Lebanon is vulnerable and Washington should help
The writer and wit Toby Young, famed for the book How to Lose Friends and Alienate People, recently mulled the idea of what friendship meant to him after most of this chums failed to even turn up at his stag party in Spain a week before he married.
I wonder what the Spectator associate editor would make of the United States’ so-called friendship with Lebanon. What do you call such a friendship when the powerful rich partner stands by and does almost nothing when terrorists come to your doorstep and threaten your family?
The recent explosion on the Syrian-Jordanian border of a car bomb must have resonated in the ears of Lebanese Army chief Jean Kahwaji — a Christian trained in the United States who regularly complains about Saudi Arabia pulling the plug on $3 billion worth of largely French arms. In March, Saudi Arabia announced it would take the military hardware from the French following Lebanon’s refusal to support Riyadh’s statements against Iran.
Last year, the United States sent a cargo ship’s worth of weapons and ammunition and it recently gave Lebanon three helicopters but the Lebanese Army is desperately under-resourced to fight any battles on the north-eastern border. Is it perhaps the intention of both Iran and Saudi Arabia — maybe even Washington — that it shouldn’t?
According to a recent report, Washington is still interested in helping Lebanon maintain its peace as it continues to arm the Lebanese Army and assist it in its fight against terrorism.
“Lebanon’s stability is a priority for us,” a US diplomat recently told Agence France-Presse. “Washington has expressed this position to accelerate the programme of arming the Lebanese Army so that it could maintain this stability and confront and win over in the war being waged against terrorism.”
“We look with satisfaction at the security situation in Lebanon and we do not believe that there is a reason to fear for its safety and stability. We are certain that the Lebanese want to preserve their country because they can see the destruction in the neighbouring countries and they do not want to move this war to their own,” added the diplomat.
According to a Lebanese daily newspaper of some repute, the United States has asserted the “necessity to protect Lebanon and prevent its collapse in light of what is happening in the region mainly the war in Syria”. A deterioration in the security situation will have dangerous repercussions on regional and international levels, it added.
In other words, Lebanon’s extraordinary resilience at home — poor security, dysfunctional utilities and no real economy to speak of — combined with Syrian President Bashar Assad’s forces along with those of Hezbollah recapturing towns in Syria from the Islamic State (ISIS) has led US policy initiatives to be placed on the back burner.
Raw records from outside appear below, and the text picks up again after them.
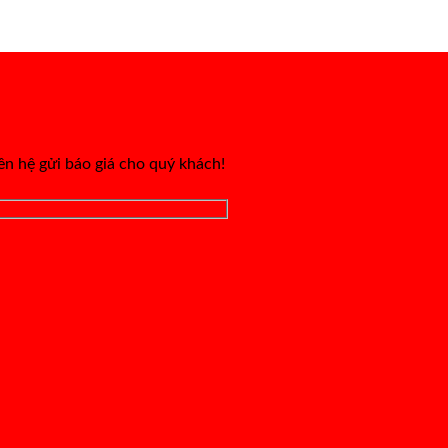
iên hệ gửi báo giá cho quý khách!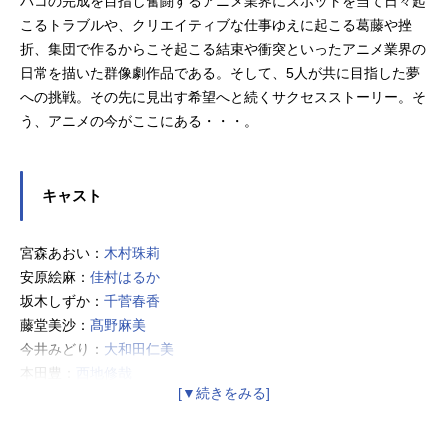
バコの完成を目指し奮闘するアニメ業界にスポットを当て日々起
こるトラブルや、クリエイティブな仕事ゆえに起こる葛藤や挫
折、集団で作るからこそ起こる結束や衝突といったアニメ業界の
日常を描いた群像劇作品である。そして、5人が共に目指した夢
への挑戦。その先に見出す希望へと続くサクセスストーリー。そ
う、アニメの今がここにある・・・。
キャスト
宮森あおい：
木村珠莉
安原絵麻：
佳村はるか
坂木しずか：
千菅春香
藤堂美沙：
髙野麻美
今井みどり：
大和田仁美
本田豊：
西地修哉
落合達也：
松岡禎丞
矢野エリカ：
山岡ゆり
高梨太郎：
吉野裕行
There are considerable arguments to assert that the United States, now more than ever, needs to ramp up its military aid to Lebanon. The shifting plates of the Syrian war indicate Lebanon might be a sitting duck for reprisals as we have seen with the bombing on the Jordanian-Syrian border.
The more extremist groups lose ground; the more Lebanon appears an attractive location for revenge attacks. Low-hanging fruit, yes, but a reality that the Americans need to factor, particularly given that Kurdish fighters are recipients of US military aid.
No one imagines that al-Nusra Front and ISIS will not wreak havoc in Lebanon if they continue to lose battles not only in Syria but also in neighbouring Iraq.
When this happens, Lebanon needs to prepare itself for both attacks on Hezbollah-held areas and its border areas. To secure the frontier, a well-equipped army is essential as depleted stocks of ordnance will soon prove to be the Achilles heel of Kahwaji, who is not planning on any party soon, regardless of whether his American friends pay their own air fares.